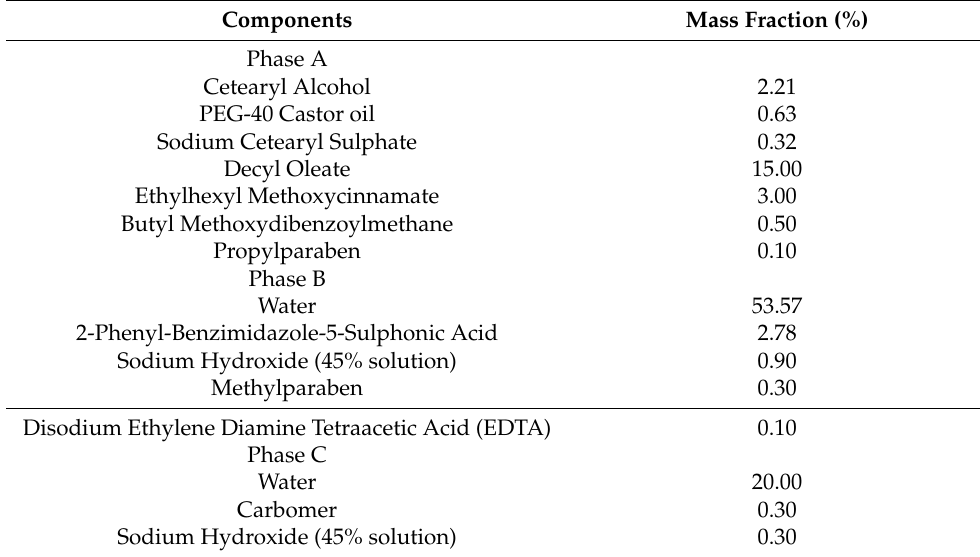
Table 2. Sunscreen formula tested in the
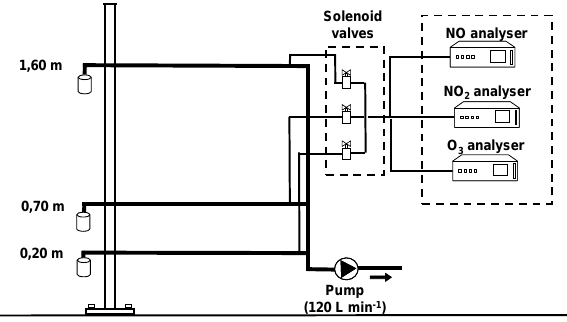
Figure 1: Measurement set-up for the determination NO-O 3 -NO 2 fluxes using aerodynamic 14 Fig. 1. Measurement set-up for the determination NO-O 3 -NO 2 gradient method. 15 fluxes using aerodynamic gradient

-- -- --

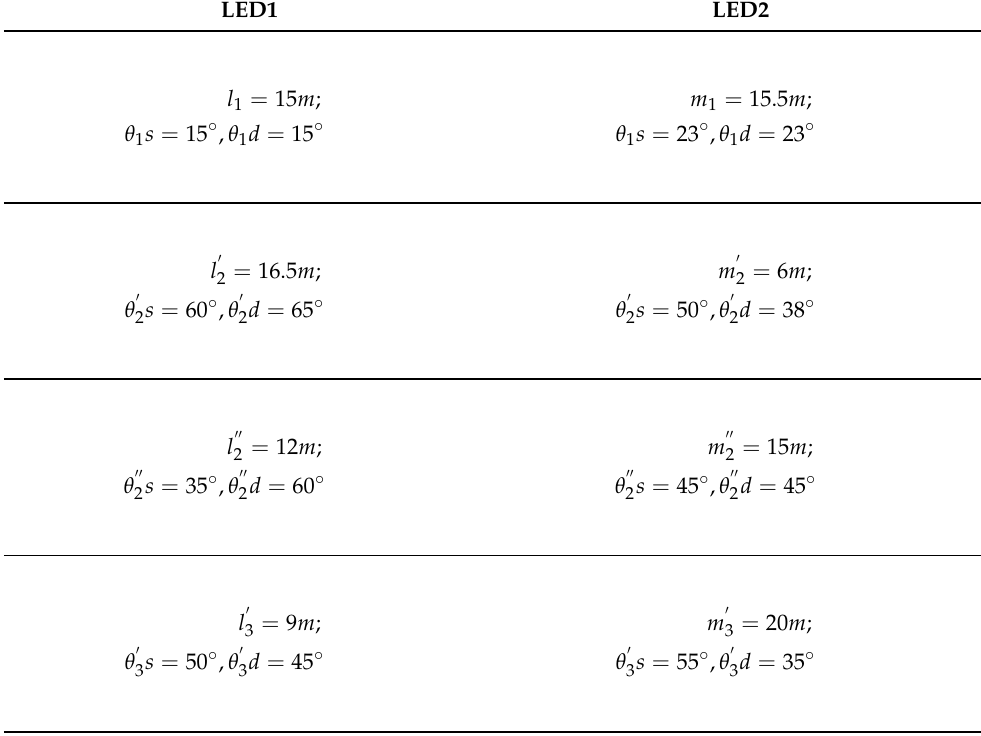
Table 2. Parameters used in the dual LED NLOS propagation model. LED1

-- -- --

DIRECTIONS FOR THIS TASK.
From the records above, return each line where "Table" occurs.

WRITTEN ANSWER.
Table 2. Sunscreen formula tested in the
Table 2. Parameters used in the dual LED NLOS propagation model. LED1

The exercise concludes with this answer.